Photographie d'une Zoropsis mâle. Ces pédipalpes en forme de "gants de boxes" sont caractéristiques.

Photographie d'une Zoropsis mâle. Ces pédipalpes en forme de "gants de boxes" sont caractéristiques.

 

Une chasseuse sans toile !

La zoropse à patte épineuse porte définitivement bien son nom ! Sur la face ventrale de ses pattes se trouvent des poils adhésifs appelés les scopules. Ce sont des structures spécialisées situées sur les pattes des araignées. Ce sont de petites griffes ou épines, souvent en forme de peigne ou de brosse, qui aident les araignées à adhérer aux surfaces verticales et à saisir leurs proies. Les scopules sont particulièrement importants pour les araignées qui chassent sans toile, car elles doivent être capables de courir rapidement sur des surfaces lisses pour attraper leurs proies. Comme l’indique la figure 10, ces scopules se dressent et permettent de capturer la proie (ici un pauvre criquet), de la saisir avant de planter ses chélicères et d’injecter un venin qui immobilise la proie. La zoropse va ensuite injecter des enzymes digestifs dans sa proie immobilisée pour « aspirer » sa proie ingérée sous forme liquide (la nature peut parfois être cruelle). Le comportement de chasse de la zoropse est typique de celui des Araignées-Loup. Elle se met en embuscade, attend de sentir les vibrations sur la surface grâce à ses pédipalpes, et lorsque la proie est suffisamment proche elle lance ses deux pattes antérieures pour agripper sa proie avant de l’immobiliser. La zoropse se nourrit principalement de petits arthropodes et parfois de petites araignées. Néanmoins, elle n’aime pas les proies trop grosses qui pourraient s’échapper de son emprise (Eggs et al., 2015).

Si tout cela vous a glacé le sang, pas de panique, les chélicères de la zoropse ne peuvent pas transpercer notre peau, sauf si vous cherchez délibérément à vous faire mordre, mais en aucun cas le venin n’aura un effet sur notre corps.

 

Technique de chasse de Zoropsis spinimana, d'après Eggs

Technique de chasse de Zoropsis spinimana, d'après Eggs

 

Effectifs, tendances et statut : une araignée oubliée…

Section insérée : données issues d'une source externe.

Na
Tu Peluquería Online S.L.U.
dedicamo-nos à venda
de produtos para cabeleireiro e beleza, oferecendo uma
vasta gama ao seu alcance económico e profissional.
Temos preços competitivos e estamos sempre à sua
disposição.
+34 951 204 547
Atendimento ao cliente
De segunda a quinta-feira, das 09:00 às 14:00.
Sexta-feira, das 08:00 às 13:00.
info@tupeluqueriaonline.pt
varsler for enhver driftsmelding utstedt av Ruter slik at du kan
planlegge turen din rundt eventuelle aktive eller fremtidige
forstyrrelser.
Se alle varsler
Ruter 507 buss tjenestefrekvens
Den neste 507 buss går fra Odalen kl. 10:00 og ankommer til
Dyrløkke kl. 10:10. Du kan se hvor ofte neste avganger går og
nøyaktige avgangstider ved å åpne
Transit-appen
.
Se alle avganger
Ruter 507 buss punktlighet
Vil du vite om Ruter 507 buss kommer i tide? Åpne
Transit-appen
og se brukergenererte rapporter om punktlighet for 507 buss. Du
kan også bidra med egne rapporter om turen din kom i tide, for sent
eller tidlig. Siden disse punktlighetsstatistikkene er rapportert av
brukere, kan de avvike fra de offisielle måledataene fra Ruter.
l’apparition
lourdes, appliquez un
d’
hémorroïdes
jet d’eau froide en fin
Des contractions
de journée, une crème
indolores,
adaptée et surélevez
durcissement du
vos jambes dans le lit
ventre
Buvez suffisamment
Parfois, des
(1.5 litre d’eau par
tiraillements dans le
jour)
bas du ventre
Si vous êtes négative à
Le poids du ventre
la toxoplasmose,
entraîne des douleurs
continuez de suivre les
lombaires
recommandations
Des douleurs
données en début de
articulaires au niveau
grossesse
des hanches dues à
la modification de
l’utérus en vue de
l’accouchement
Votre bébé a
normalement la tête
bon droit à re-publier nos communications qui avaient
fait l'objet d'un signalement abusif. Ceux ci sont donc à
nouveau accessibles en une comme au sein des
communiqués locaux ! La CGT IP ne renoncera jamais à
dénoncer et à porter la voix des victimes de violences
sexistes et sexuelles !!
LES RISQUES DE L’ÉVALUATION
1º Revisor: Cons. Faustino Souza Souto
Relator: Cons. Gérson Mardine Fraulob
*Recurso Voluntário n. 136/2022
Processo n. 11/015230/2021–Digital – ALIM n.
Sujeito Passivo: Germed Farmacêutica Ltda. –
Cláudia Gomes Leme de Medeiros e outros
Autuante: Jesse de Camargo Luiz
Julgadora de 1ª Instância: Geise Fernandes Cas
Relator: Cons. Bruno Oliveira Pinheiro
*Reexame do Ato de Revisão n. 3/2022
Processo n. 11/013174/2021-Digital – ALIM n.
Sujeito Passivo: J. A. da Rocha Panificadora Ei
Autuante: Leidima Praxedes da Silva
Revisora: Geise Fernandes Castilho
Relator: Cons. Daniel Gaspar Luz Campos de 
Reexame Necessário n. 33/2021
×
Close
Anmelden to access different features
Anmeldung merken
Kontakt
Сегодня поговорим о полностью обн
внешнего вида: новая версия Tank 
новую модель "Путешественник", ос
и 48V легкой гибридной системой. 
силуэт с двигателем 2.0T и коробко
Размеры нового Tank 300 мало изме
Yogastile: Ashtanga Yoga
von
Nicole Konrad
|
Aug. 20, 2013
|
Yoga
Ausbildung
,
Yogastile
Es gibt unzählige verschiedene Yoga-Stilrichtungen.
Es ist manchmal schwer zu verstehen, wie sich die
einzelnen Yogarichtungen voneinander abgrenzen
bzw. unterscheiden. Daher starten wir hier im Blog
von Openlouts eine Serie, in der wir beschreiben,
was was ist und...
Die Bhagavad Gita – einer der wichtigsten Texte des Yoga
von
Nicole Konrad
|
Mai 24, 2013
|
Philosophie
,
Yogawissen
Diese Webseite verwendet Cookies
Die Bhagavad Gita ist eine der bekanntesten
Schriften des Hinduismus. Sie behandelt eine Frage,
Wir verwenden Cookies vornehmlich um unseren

Bien que cette araignée soit présente dans tout le territoire métropolitain et qu’elle ait été recensée récemment dans d’autres pays comme dans les pays de l’Est, ou aux Etats-Unis, son statut de conservation n’a pas encore été étudié. Néanmoins, comme le suggèrent les relevés, cette araignée est synanthropique et de ce fait n’est pas menacée par le changement climatique et les activités humaines. Au contraire, cette espèce pourrait bien voir son aire de répartition augmenter car toutes les conditions pour sa survie sont réunies dans nos foyers.

 

Le saviez-vous ?

La femelle zoropse est capable de stocker les oeufs dans une large spermathèque et ainsi, de porter la progéniture de différents mâles. On appelle cela la superovulation et la superfécondation. Elle partage ce trait, avec une espèce invasive de notre territoire métropolitain, le Vison d’Amérique. Néanmoins, contrairement au vison, la zoropse ne fait pas partie des espèces exotiques envahissantes (la colonisation de territoires qu’elle n'occupait pas est considérée comme une “migration climatique” et non pas comme une introduction anthropique, et la naturalisation de la Zoropse au milieu nouvellement colonisé ne se fait pas au détriment d’autres espèces) mais pourrait être qualifiée d’opportuniste.